▸ Work required: Omit the pictures, then write out every entry exactly as it reads.

(Collected data)
-.-.-

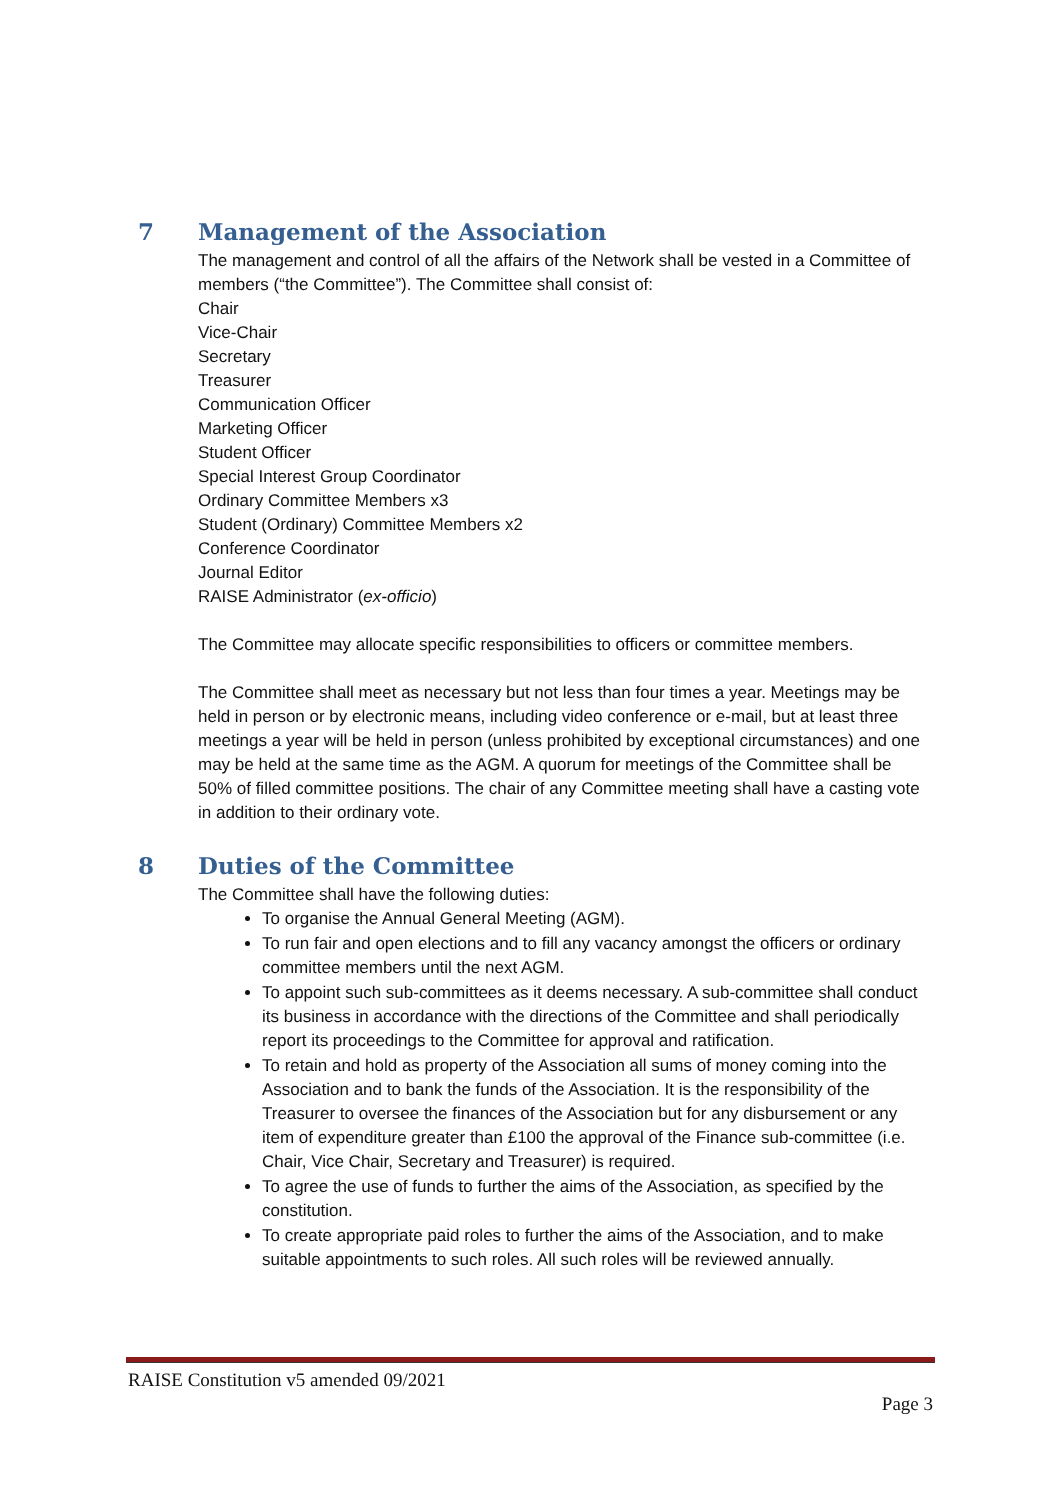7 Management of the Association
The management and control of all the affairs of the Network shall be vested in a Committee of members (“the Committee”). The Committee shall consist of:
Chair
Vice-Chair
Secretary
Treasurer
Communication Officer
Marketing Officer
Student Officer
Special Interest Group Coordinator
Ordinary Committee Members x3
Student (Ordinary) Committee Members x2
Conference Coordinator
Journal Editor
RAISE Administrator (ex-officio)
The Committee may allocate specific responsibilities to officers or committee members.
The Committee shall meet as necessary but not less than four times a year. Meetings may be held in person or by electronic means, including video conference or e-mail, but at least three meetings a year will be held in person (unless prohibited by exceptional circumstances) and one may be held at the same time as the AGM. A quorum for meetings of the Committee shall be 50% of filled committee positions. The chair of any Committee meeting shall have a casting vote in addition to their ordinary vote.
8 Duties of the Committee
The Committee shall have the following duties:
To organise the Annual General Meeting (AGM).
To run fair and open elections and to fill any vacancy amongst the officers or ordinary committee members until the next AGM.
To appoint such sub-committees as it deems necessary. A sub-committee shall conduct its business in accordance with the directions of the Committee and shall periodically report its proceedings to the Committee for approval and ratification.
To retain and hold as property of the Association all sums of money coming into the Association and to bank the funds of the Association. It is the responsibility of the Treasurer to oversee the finances of the Association but for any disbursement or any item of expenditure greater than £100 the approval of the Finance sub-committee (i.e. Chair, Vice Chair, Secretary and Treasurer) is required.
To agree the use of funds to further the aims of the Association, as specified by the constitution.
To create appropriate paid roles to further the aims of the Association, and to make suitable appointments to such roles. All such roles will be reviewed annually.
RAISE Constitution v5 amended 09/2021
Page 3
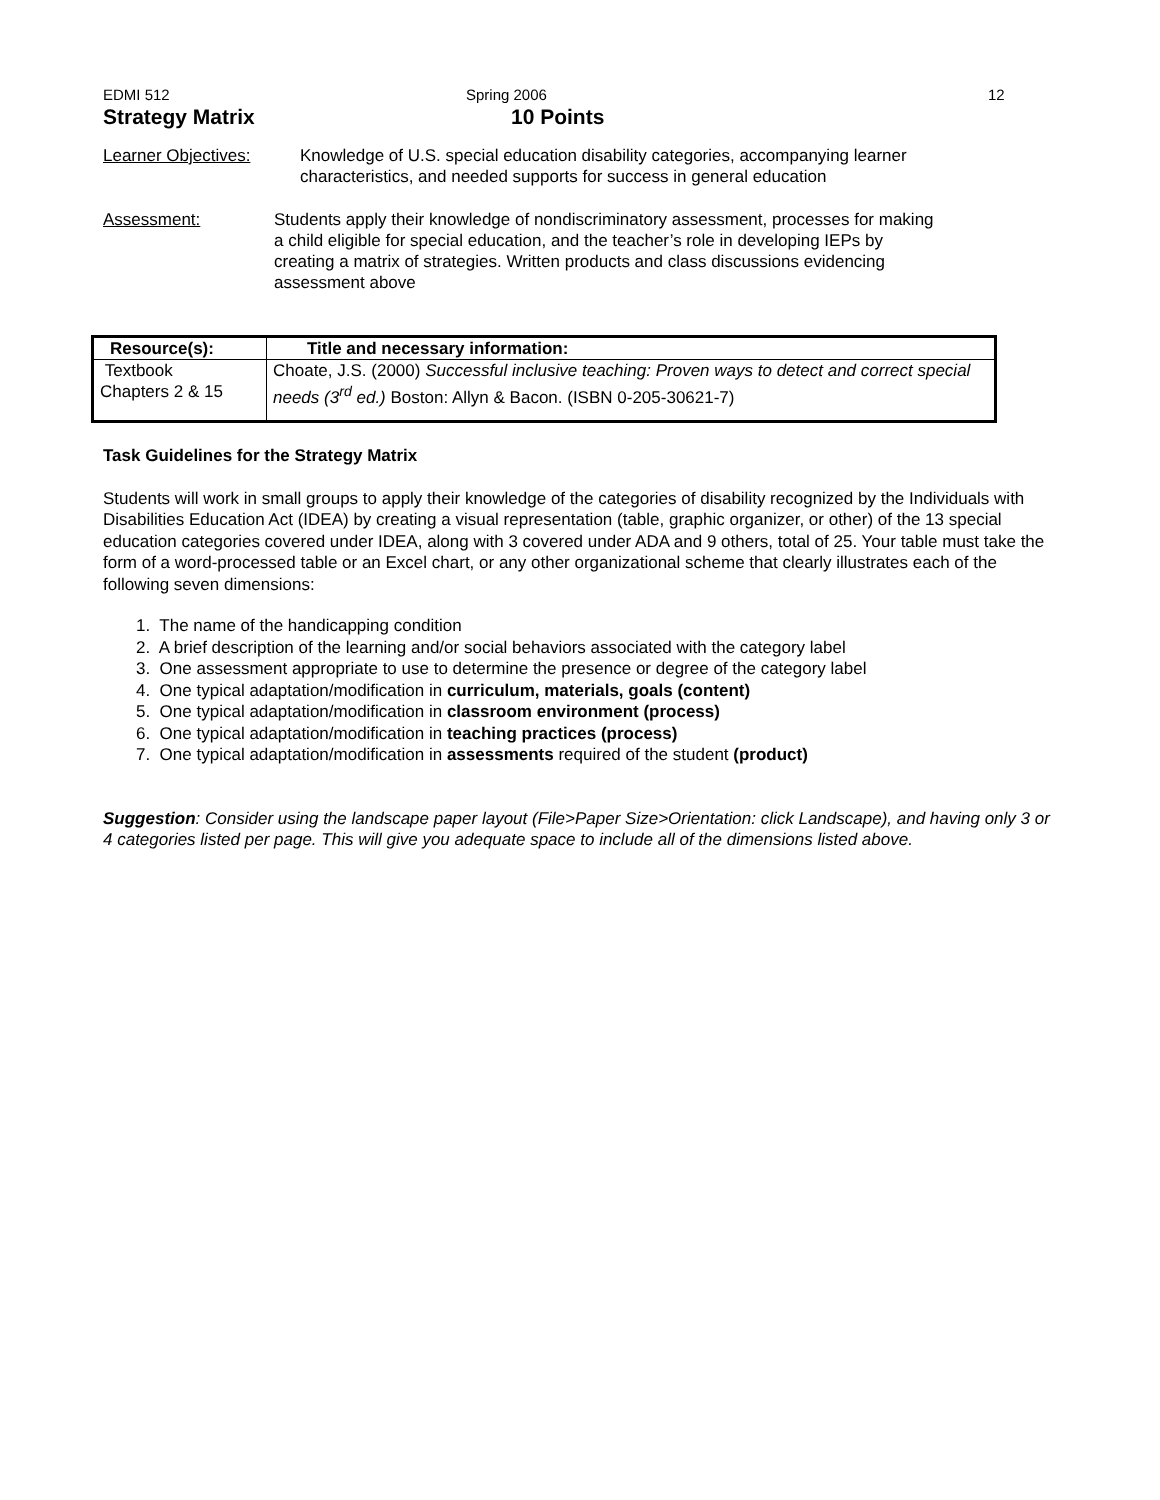EDMI 512 Spring 2006 12
Strategy Matrix 10 Points
Learner Objectives: Knowledge of U.S. special education disability categories, accompanying learner characteristics, and needed supports for success in general education
Assessment: Students apply their knowledge of nondiscriminatory assessment, processes for making a child eligible for special education, and the teacher’s role in developing IEPs by creating a matrix of strategies. Written products and class discussions evidencing assessment above
| Resource(s): | Title and necessary information: |
| --- | --- |
| Textbook Chapters 2 & 15 | Choate, J.S. (2000) Successful inclusive teaching: Proven ways to detect and correct special needs (3<sup>rd</sup> ed.) Boston: Allyn & Bacon. (ISBN 0-205-30621-7) |
Task Guidelines for the Strategy Matrix
Students will work in small groups to apply their knowledge of the categories of disability recognized by the Individuals with Disabilities Education Act (IDEA) by creating a visual representation (table, graphic organizer, or other) of the 13 special education categories covered under IDEA, along with 3 covered under ADA and 9 others, total of 25. Your table must take the form of a word-processed table or an Excel chart, or any other organizational scheme that clearly illustrates each of the following seven dimensions:
1. The name of the handicapping condition
2. A brief description of the learning and/or social behaviors associated with the category label
3. One assessment appropriate to use to determine the presence or degree of the category label
4. One typical adaptation/modification in curriculum, materials, goals (content)
5. One typical adaptation/modification in classroom environment (process)
6. One typical adaptation/modification in teaching practices (process)
7. One typical adaptation/modification in assessments required of the student (product)
Suggestion: Consider using the landscape paper layout (File>Paper Size>Orientation: click Landscape), and having only 3 or 4 categories listed per page. This will give you adequate space to include all of the dimensions listed above.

-.-.-

▸ Answer section:
7 Management of the Association
The management and control of all the affairs of the Network shall be vested in a Committee of members (“the Committee”). The Committee shall consist of:
Chair
Vice-Chair
Secretary
Treasurer
Communication Officer
Marketing Officer
Student Officer
Special Interest Group Coordinator
Ordinary Committee Members x3
Student (Ordinary) Committee Members x2
Conference Coordinator
Journal Editor
RAISE Administrator (ex-officio)
The Committee may allocate specific responsibilities to officers or committee members.
The Committee shall meet as necessary but not less than four times a year. Meetings may be held in person or by electronic means, including video conference or e-mail, but at least three meetings a year will be held in person (unless prohibited by exceptional circumstances) and one may be held at the same time as the AGM. A quorum for meetings of the Committee shall be 50% of filled committee positions. The chair of any Committee meeting shall have a casting vote in addition to their ordinary vote.
8 Duties of the Committee
The Committee shall have the following duties:
To organise the Annual General Meeting (AGM).
To run fair and open elections and to fill any vacancy amongst the officers or ordinary committee members until the next AGM.
To appoint such sub-committees as it deems necessary. A sub-committee shall conduct its business in accordance with the directions of the Committee and shall periodically report its proceedings to the Committee for approval and ratification.
To retain and hold as property of the Association all sums of money coming into the Association and to bank the funds of the Association. It is the responsibility of the Treasurer to oversee the finances of the Association but for any disbursement or any item of expenditure greater than £100 the approval of the Finance sub-committee (i.e. Chair, Vice Chair, Secretary and Treasurer) is required.
To agree the use of funds to further the aims of the Association, as specified by the constitution.
To create appropriate paid roles to further the aims of the Association, and to make suitable appointments to such roles. All such roles will be reviewed annually.
RAISE Constitution v5 amended 09/2021
Page 3
EDMI 512 Spring 2006 12
Strategy Matrix 10 Points
Learner Objectives: Knowledge of U.S. special education disability categories, accompanying learner characteristics, and needed supports for success in general education
Assessment: Students apply their knowledge of nondiscriminatory assessment, processes for making a child eligible for special education, and the teacher’s role in developing IEPs by creating a matrix of strategies. Written products and class discussions evidencing assessment above
| Resource(s): | Title and necessary information: |
| --- | --- |
| Textbook Chapters 2 & 15 | Choate, J.S. (2000) Successful inclusive teaching: Proven ways to detect and correct special needs (3<sup>rd</sup> ed.) Boston: Allyn & Bacon. (ISBN 0-205-30621-7) |
Task Guidelines for the Strategy Matrix
Students will work in small groups to apply their knowledge of the categories of disability recognized by the Individuals with Disabilities Education Act (IDEA) by creating a visual representation (table, graphic organizer, or other) of the 13 special education categories covered under IDEA, along with 3 covered under ADA and 9 others, total of 25. Your table must take the form of a word-processed table or an Excel chart, or any other organizational scheme that clearly illustrates each of the following seven dimensions:
1. The name of the handicapping condition
2. A brief description of the learning and/or social behaviors associated with the category label
3. One assessment appropriate to use to determine the presence or degree of the category label
4. One typical adaptation/modification in curriculum, materials, goals (content)
5. One typical adaptation/modification in classroom environment (process)
6. One typical adaptation/modification in teaching practices (process)
7. One typical adaptation/modification in assessments required of the student (product)
Suggestion: Consider using the landscape paper layout (File>Paper Size>Orientation: click Landscape), and having only 3 or 4 categories listed per page. This will give you adequate space to include all of the dimensions listed above.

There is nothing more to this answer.